Get your mobile creative groove on with Adobe's latest apps
Adobe has recently updated its family of iOS software, consolidating multiple apps into new, feature-packed programs and adding some crucial features to a few of the most popular offerings. With the latest changes to Adobe’s mobile apps, we also see some of the family members retiring, their features being included in other software.
The newest members of the family: Adobe Capture CC and Photoshop Fix
A new, consolidated app, Adobe Capture CC brings together the features that were once provided by several different programs. Adobe Brush CC, Color CC, Hue CC, and Shape CC have been retired and rolled into the new app. Adobe Capture CC allows you to pull color themes out of photographs, convert images and drawings into vector graphics, and create new brushes from pictures. Whatever design asset you want to capture for use in other Adobe apps, Capture CC will let you accomplish that goal.
With Adobe Photoshop Fix, you can easily retouch and restore images on your iOS device. The app features tools that desktop Photoshop users will be familiar with like liquify, heal and patch, smooth, and lighten and darken.
A new version of Adobe Photoshop Sketch
Adobe Illustrator Line has been retired, and the third version of Adobe Photoshop Sketch adopts its features of supporting perspective and graph grids, as well as allowing users to draw French curves, polygons, and other shapes that were not previously available. On newer iPads, Photoshop Sketch now supports watercolor paintbrushes. Finally, the app supports the addition of images directly from Adobe Stock.

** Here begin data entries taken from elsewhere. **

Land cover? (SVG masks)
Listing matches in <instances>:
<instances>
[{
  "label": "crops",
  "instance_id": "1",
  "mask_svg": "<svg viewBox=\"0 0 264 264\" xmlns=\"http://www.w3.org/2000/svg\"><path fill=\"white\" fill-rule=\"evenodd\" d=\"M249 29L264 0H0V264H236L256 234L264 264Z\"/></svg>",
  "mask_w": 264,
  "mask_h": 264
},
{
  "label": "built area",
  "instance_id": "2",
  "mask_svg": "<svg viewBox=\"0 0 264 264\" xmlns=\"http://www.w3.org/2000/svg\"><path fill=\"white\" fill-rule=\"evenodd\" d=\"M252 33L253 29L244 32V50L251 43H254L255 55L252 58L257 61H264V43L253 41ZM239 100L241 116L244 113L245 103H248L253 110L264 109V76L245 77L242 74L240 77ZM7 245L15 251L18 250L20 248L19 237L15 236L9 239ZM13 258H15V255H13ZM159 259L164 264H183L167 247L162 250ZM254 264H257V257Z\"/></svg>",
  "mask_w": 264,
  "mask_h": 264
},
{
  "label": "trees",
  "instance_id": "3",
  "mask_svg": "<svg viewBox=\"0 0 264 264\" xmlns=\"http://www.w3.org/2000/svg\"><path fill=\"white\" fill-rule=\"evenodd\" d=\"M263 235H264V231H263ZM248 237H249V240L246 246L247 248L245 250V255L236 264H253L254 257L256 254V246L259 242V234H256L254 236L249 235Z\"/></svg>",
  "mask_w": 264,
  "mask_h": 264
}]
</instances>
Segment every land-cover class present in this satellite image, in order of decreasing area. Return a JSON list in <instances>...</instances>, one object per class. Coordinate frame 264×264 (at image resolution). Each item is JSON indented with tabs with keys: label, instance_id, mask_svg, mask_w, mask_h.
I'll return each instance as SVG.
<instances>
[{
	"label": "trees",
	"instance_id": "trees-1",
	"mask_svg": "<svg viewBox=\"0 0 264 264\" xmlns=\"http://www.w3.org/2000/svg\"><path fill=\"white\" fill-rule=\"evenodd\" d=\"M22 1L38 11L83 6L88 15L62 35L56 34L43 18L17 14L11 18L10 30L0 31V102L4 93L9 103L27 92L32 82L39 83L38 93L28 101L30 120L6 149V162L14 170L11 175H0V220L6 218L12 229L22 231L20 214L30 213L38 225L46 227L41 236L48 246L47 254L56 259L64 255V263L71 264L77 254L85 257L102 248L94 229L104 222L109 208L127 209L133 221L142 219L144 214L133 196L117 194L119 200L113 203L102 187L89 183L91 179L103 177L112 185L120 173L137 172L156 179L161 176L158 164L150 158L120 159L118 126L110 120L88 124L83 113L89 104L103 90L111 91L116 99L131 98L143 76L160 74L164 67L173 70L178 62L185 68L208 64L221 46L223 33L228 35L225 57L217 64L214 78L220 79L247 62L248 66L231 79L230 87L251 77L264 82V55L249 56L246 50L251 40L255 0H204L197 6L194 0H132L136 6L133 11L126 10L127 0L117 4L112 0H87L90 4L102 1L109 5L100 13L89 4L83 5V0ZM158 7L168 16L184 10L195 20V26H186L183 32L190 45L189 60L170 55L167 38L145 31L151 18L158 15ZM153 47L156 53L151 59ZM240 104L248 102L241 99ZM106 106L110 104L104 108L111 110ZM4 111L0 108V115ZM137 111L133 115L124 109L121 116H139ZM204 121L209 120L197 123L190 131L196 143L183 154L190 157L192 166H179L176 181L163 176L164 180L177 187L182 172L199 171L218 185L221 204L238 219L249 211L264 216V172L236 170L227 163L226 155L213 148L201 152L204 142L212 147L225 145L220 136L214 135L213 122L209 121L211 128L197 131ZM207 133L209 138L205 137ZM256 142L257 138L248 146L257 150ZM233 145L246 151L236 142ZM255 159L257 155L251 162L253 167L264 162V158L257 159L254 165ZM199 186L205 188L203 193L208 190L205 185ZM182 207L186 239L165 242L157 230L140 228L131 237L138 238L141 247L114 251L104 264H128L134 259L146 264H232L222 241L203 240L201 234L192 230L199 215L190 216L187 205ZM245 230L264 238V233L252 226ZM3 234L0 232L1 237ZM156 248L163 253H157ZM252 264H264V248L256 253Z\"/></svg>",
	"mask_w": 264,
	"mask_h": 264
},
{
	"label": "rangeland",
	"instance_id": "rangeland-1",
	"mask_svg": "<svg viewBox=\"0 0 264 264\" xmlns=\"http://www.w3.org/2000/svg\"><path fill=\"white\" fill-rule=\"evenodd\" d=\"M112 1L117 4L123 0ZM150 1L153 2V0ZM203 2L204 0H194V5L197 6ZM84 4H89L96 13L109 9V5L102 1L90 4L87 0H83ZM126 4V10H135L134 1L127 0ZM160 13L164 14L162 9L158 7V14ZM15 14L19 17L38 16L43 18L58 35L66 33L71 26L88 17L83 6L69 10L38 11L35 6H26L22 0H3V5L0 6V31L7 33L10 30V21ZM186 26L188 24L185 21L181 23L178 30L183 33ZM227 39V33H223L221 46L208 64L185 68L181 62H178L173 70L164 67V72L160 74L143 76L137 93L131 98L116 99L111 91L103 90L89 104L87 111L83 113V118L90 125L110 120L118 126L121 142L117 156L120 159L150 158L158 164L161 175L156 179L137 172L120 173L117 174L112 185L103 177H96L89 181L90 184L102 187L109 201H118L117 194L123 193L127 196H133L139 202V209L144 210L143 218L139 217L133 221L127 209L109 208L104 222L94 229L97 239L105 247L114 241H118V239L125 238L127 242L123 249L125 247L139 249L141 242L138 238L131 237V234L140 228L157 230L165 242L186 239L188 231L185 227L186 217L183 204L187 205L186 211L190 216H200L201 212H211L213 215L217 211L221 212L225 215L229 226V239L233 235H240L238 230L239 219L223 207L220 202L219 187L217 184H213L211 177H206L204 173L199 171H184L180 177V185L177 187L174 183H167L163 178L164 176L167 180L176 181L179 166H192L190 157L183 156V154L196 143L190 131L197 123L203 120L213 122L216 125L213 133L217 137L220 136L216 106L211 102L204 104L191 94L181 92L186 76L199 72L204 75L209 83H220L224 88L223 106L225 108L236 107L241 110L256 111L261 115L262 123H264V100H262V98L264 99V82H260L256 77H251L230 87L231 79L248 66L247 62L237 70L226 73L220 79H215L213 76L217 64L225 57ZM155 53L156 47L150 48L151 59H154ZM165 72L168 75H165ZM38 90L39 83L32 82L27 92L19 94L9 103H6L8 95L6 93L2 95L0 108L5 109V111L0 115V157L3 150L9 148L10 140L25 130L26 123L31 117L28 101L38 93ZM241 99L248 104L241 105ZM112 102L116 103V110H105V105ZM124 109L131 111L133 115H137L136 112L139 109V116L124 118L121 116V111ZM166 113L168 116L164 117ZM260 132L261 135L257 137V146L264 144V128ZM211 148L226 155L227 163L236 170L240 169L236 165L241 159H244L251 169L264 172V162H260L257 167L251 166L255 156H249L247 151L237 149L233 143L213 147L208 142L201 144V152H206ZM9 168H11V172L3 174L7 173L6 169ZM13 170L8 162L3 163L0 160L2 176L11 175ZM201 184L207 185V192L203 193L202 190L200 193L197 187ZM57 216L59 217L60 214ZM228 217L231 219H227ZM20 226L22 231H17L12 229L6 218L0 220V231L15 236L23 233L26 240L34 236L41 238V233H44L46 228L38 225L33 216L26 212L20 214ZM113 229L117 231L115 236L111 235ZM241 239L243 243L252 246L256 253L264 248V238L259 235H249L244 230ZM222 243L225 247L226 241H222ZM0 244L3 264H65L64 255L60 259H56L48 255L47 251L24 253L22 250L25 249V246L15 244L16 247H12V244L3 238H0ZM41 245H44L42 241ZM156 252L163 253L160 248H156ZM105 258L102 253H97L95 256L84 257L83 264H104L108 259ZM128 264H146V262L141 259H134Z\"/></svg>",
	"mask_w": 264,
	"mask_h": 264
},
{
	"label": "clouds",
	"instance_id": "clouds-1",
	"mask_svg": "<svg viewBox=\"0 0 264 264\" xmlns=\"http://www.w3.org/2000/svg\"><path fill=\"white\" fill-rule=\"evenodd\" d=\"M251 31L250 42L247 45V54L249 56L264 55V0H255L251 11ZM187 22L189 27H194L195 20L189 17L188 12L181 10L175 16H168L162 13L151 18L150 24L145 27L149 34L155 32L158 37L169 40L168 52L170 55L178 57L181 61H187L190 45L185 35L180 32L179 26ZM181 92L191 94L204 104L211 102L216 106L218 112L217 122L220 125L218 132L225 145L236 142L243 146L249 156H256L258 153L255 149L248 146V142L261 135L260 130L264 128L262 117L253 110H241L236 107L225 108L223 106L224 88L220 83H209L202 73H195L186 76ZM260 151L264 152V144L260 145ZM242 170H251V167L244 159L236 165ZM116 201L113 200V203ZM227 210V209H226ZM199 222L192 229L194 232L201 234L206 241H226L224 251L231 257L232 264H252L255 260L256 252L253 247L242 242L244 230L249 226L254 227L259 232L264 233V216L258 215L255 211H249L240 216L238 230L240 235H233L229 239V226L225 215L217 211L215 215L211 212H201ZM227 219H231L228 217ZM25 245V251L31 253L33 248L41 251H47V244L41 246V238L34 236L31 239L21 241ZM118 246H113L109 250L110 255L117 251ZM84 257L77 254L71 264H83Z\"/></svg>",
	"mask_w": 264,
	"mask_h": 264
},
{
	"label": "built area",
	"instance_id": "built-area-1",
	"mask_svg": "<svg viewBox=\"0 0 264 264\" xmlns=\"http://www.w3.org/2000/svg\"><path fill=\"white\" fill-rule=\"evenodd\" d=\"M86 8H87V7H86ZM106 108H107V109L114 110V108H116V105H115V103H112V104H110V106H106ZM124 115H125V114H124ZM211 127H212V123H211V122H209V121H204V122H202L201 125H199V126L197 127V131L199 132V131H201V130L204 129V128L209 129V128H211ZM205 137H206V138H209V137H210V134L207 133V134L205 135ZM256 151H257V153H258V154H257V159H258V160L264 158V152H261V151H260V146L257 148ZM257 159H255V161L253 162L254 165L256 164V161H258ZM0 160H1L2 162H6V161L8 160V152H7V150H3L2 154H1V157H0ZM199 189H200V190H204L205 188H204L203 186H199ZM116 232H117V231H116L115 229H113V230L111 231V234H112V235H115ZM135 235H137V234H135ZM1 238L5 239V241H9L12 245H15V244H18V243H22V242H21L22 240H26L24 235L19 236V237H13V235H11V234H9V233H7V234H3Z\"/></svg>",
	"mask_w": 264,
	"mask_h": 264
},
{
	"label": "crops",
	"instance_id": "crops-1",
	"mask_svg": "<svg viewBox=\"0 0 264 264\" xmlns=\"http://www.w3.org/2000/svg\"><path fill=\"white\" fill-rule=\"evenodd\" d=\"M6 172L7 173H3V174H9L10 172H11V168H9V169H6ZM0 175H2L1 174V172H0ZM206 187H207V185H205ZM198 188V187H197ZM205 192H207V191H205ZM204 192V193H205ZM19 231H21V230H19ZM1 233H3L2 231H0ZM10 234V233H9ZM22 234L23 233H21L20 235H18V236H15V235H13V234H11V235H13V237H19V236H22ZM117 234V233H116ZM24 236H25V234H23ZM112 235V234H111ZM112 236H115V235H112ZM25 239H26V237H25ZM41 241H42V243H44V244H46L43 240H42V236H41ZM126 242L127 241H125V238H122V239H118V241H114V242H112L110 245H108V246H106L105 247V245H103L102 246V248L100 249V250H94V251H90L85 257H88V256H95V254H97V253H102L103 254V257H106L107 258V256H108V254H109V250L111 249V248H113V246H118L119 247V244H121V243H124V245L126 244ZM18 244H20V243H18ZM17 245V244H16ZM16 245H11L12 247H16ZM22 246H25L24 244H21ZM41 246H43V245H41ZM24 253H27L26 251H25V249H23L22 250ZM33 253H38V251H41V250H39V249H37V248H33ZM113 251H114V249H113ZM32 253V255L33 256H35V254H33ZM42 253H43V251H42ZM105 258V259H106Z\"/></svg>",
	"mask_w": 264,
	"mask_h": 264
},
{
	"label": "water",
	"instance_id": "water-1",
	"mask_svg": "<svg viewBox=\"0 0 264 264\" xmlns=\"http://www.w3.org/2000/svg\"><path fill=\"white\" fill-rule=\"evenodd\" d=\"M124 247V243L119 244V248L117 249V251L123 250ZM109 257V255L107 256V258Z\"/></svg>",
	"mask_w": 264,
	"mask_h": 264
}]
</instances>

Tweaks to other Adobe apps and free Lightroom
Adobe Premiere Clip has received a big new feature, automatic video creation. With this capability, you can input a soundtrack and images, and Premiere Clip will create an arrangement that you can share or edit further.
With Adobe Photoshop Mix, you are now able to combine more than two layers, so you have the capability of creating more complex images. New controls allow you to set the opacity for each layer, giving a depth to your canvases that was not possible previously. Adobe has also redesigned the user interface in Photoshop Express, while also turning on support for CreativeSync to move photos from the mobile app to Adobe’s other software.
Adobe Comp CC has arrived on the iPhone, and the app has been given a more streamlined workflow that includes new gestures. Comp CC is also now compatible with importing resources from other Adobe mobile apps.
Finally, Adobe Photoshop Lightroom has been made free, as long as you do not need to synchronize with Adobe’s Creative Cloud. With the latest update, Lightroom has better color control and the ability to manipulate the amount of atmospheric haze in your images.
A bounty of updates and great new features, but something is missing
Adobe has been maintaining its position on the forefront of iOS development in recent years, so the most notable exclusion from the latest updates is surprising. There is no support indicated for the 3D Touch capability within the iPhone 6s. I am disappointed, because incorporating 3D Touch would have made switching tools and menus quite a bit simpler in several of the more complex apps.